[Task statement]:
How many lines in the records below contain the string "values", with case taken into account? Reply with the number alone.

Data to examine Start Marker

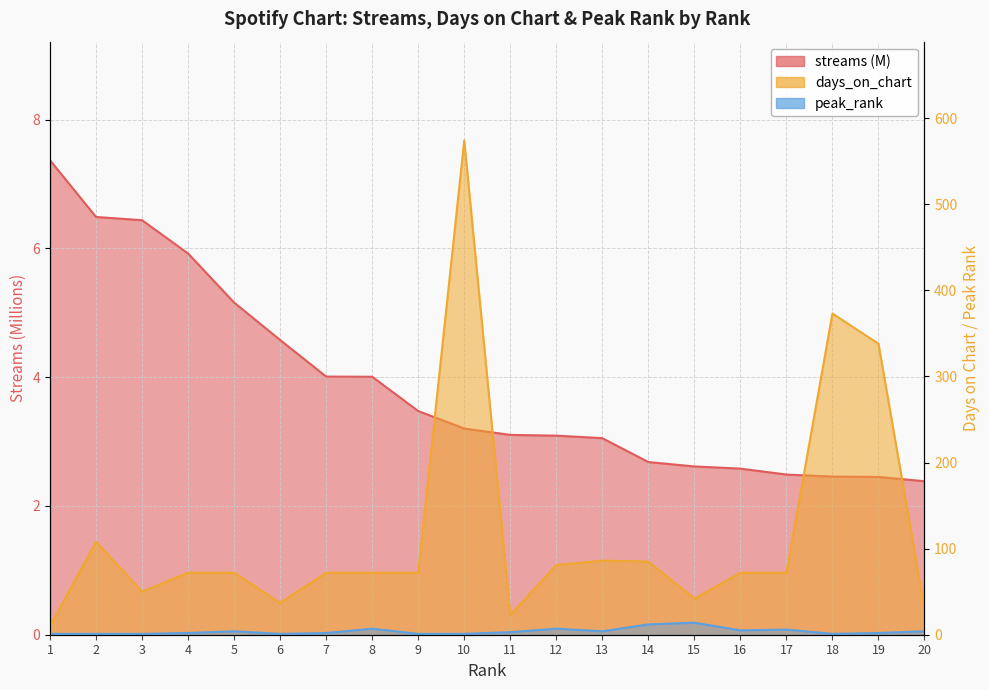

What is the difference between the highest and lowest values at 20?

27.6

Data to examine End Marker
Data to examine Start Marker

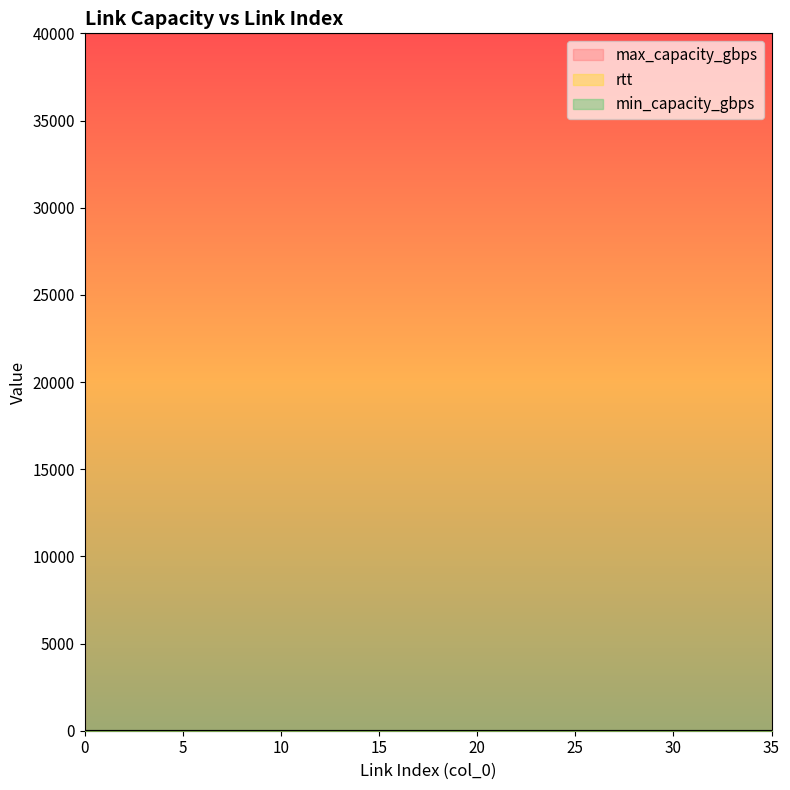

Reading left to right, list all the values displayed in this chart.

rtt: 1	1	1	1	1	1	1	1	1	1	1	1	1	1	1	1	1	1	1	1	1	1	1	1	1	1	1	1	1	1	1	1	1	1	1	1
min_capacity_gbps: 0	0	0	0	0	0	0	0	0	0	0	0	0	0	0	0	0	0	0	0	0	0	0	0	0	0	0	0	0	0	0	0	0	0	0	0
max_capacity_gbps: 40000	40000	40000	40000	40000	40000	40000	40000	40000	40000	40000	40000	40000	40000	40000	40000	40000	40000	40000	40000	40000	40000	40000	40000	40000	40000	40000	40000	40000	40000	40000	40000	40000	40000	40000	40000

Data to examine End Marker

[Worked solution]:
2